Gilles Cloutier, président de Pickleball 3R.

Le pickleball, vous connaissez?

Trois-Rivières — Est-ce du tennis? Est-ce du badminton? Est-ce du racquetball? Non! C’est du pickleball! Si vous ne savez pas encore ce qu’est ce sport, rappelons qu’il est assez populaire pour que deux candidats à la mairie de Trois-Rivières aient récemment promis plus de terrains de pickleball dans les parcs de la ville s’ils sont élus.

Beaucoup de personnes de 50 ans et plus s’y adonnent dans la région.

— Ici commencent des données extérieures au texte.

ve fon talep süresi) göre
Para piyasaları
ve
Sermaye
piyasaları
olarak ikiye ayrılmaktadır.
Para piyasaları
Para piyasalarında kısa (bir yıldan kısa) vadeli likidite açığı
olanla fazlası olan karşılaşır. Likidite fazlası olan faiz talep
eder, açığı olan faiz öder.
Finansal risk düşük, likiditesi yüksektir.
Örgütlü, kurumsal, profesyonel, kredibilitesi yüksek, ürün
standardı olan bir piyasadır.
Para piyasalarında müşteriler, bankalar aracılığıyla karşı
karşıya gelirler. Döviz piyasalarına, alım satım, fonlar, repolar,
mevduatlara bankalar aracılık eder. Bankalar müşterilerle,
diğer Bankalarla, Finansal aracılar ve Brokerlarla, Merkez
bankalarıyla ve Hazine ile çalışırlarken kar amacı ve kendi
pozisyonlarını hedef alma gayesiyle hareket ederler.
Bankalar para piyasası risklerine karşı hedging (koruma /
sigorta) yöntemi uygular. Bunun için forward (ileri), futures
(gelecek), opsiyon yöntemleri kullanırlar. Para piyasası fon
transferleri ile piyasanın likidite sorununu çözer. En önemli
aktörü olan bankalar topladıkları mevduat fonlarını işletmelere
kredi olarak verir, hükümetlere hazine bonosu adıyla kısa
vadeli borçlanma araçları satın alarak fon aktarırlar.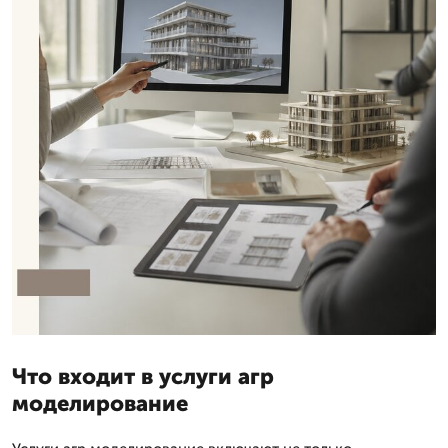
Что входит в услуги агр
моделирование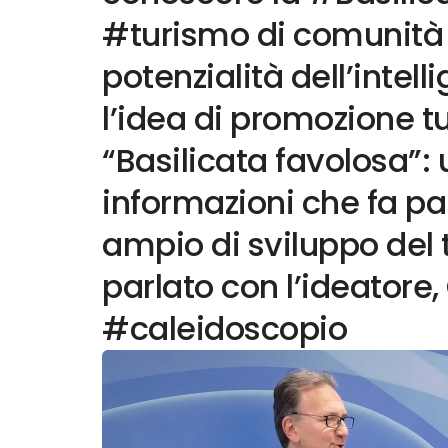
#turismo di comunità e
potenzialità dell’intelli
l’idea di promozione tu
“Basilicata favolosa”: 
informazioni che fa pa
ampio di sviluppo del 
parlato con l’ideatore
#caleidoscopio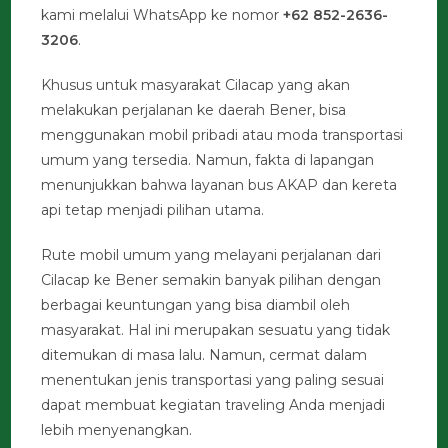
kami melalui WhatsApp ke nomor
+62 852-2636-
3206
.
Khusus untuk masyarakat Cilacap yang akan
melakukan perjalanan ke daerah Bener, bisa
menggunakan mobil pribadi atau moda transportasi
umum yang tersedia. Namun, fakta di lapangan
menunjukkan bahwa layanan bus AKAP dan kereta
api tetap menjadi pilihan utama.
Rute mobil umum yang melayani perjalanan dari
Cilacap ke Bener semakin banyak pilihan dengan
berbagai keuntungan yang bisa diambil oleh
masyarakat. Hal ini merupakan sesuatu yang tidak
ditemukan di masa lalu. Namun, cermat dalam
menentukan jenis transportasi yang paling sesuai
dapat membuat kegiatan traveling Anda menjadi
lebih menyenangkan.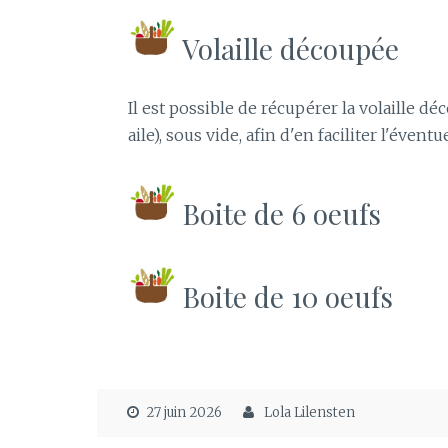
Volaille découpée
Il est possible de récupérer la volaille dé
aile), sous vide, afin d'en faciliter l'éven
Boite de 6 oeufs
Boite de 10 oeufs
27 juin 2026
Lola Lilensten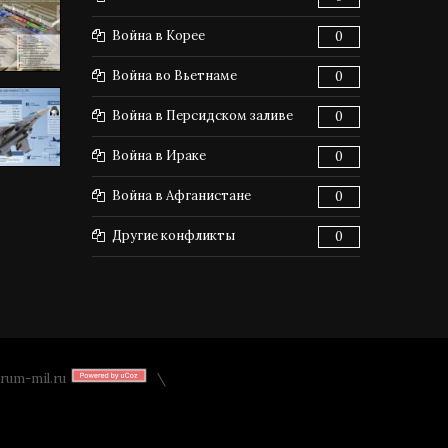
Война в Корее
0
Война во Вьетнаме
0
Война в Персидском заливе
0
Война в Ираке
0
Война в Афганистане
0
Другие конфликты
0
rum-mil.ru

Les mauvaises langues diront que c’est parce qu’ils n’ont plus les genoux qu’il faut pour jouer au tennis. Gilles Cloutier, président de l’organisme Pickleball 3R plaide au contraire que «c’est parce que tu n’as qu’à en jouer deux ou trois fois pour commencer à avoir du plaisir. Au tennis, ça prend un an juste pour maîtriser le service», fait-il valoir.

Le pickleball est un sport de raquette qui a recours aux mouvements du tennis, qui se joue sur un terrain de la même dimension que le badminton, dont la raquette est aussi rigide que celle du tennis de table et sa dimension, identique à celle du racquetball. C’est un loisir qui peut se pratiquer autant à l’intérieur qu’à l’extérieur.

Ce n’est qu’en 2011, toutefois, que le pickleball pend racine au Québec par la création de la Fédération québécoise de pickleball. Cette dernière précise qu’aujourd’hui, le pickleball est déjà présent dans 16 régions, dans plus de 60 MRC et dans 130 villes... dont Shawinigan et Trois-Rivières qui accueillera d’ailleurs le Championnat provincial de pickleball les 18 et 19 mai.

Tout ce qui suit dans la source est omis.